For years, income-hungry investors have had to endure the Federal Reserve’s policy of keeping interest rates near record lows. Although that’s been positive for homeowners and other major borrowers, savers have borne the brunt of the cost of zero-interest rate policy, as the amount of cash they used to get from bank CDs, savings accounts, and bond investments has plunged.
In response, more investors than ever are turning to dividend-paying stocks. With dividend yields that in many cases greatly exceed what you can get on bonds, dividend stocks have become the only viable option for those who rely on regular income from their investment portfolios to meet their needs. Yet as more money flows into dividend stocks, higher valuations raise the question of whether they can provide good total returns — or whether buying dividend stocks right now is like following the herd off a cliff.
The search for yield
Even with the stock market at all-time highs, money continues to flood into dividend stocks. As an article from IndexUniverse highlighted on Friday, income-starved investors bought huge amounts of new shares in dividend ETFs Vanguard High Dividend Yield (NYSEMKT:VYM) and iShares High Dividend Equity (NYSEMKT:HDV) last week. Inflows into the Vanguard ETF amounted to more than $1 billion, boosting the size of the fund by 20%. The smaller iShares ETF saw a 10% rise in its overall assets under management, as more than $280 million got added to the fund.
What’s noteworthy about the moves is the emphasis on the highest yields possible. Vanguard has another dividend ETF that focuses more on long-term dividend growth than immediate yield, and that fund has generally been more popular than its high-yield dividend ETF. But now, more investors are piling into the higher-yielding fund.
What a falling bond market may do to dividend stocks
Low bond yields encourage investors to move to higher-yielding stocks. But over the past six months, the yield on the 10-year Treasury has bounced off its summer 2012 lows, rising from below 1.5% to above 2% recently. If bond yields continue to rise, will fickle investors move back to the bond market?

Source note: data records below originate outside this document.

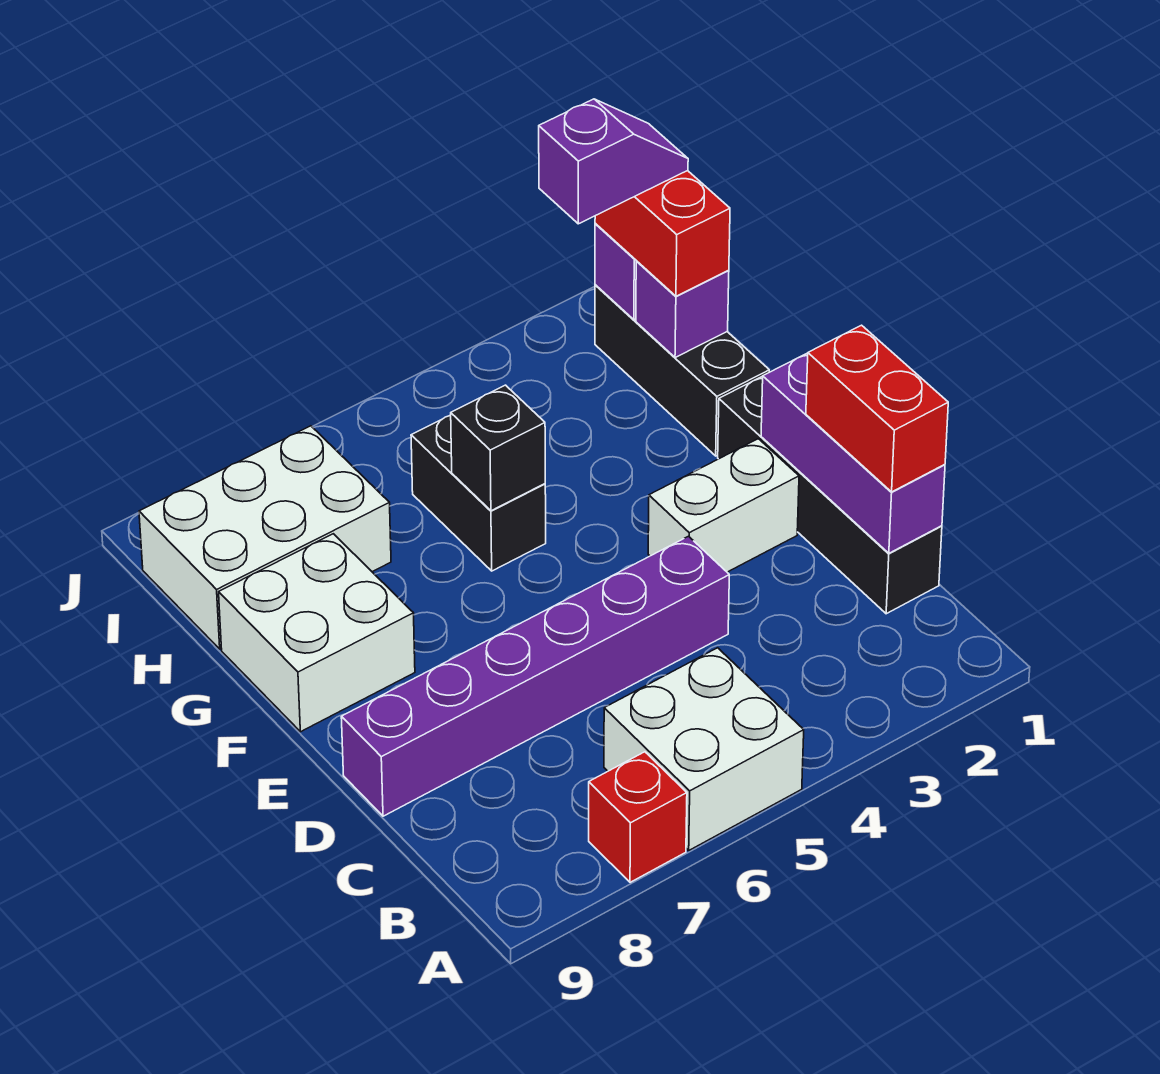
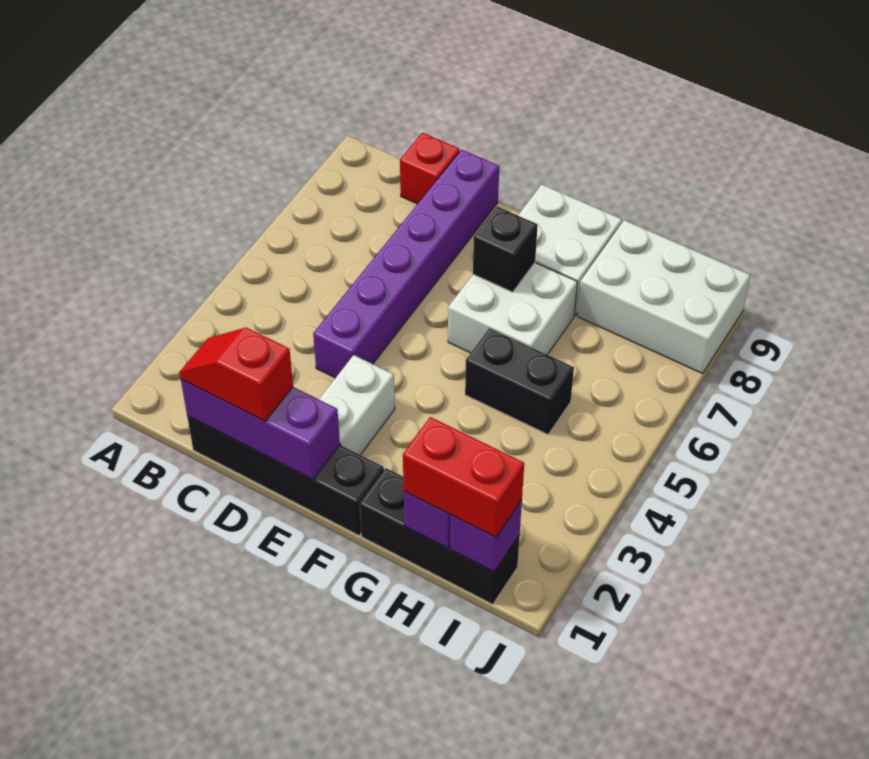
white brick A5:B6 level 1 -> white brick F6:G7 level 1
red brick A7 level 1 -> red brick C9 level 1
red brick C1:D1 level 3 -> red slope C1:D1 level 3 top D
black brick G5 level 2 -> black brick F7 level 2
white brick H7:I9 level 1 -> white brick H8:J9 level 1
purple slope I1:I2 level 4 top 2 -> none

The answer is far from clear. On one hand, higher bond yields will allow conservative investors to get the income they need while moving back into more comfortable territory. Bonds tend to be less volatile than stocks, and if bank CDs start to raise their rates in line with Treasuries, the added benefit of FDIC insurance protection will undoubtedly lure some investors to pull their money out of dividend stocks.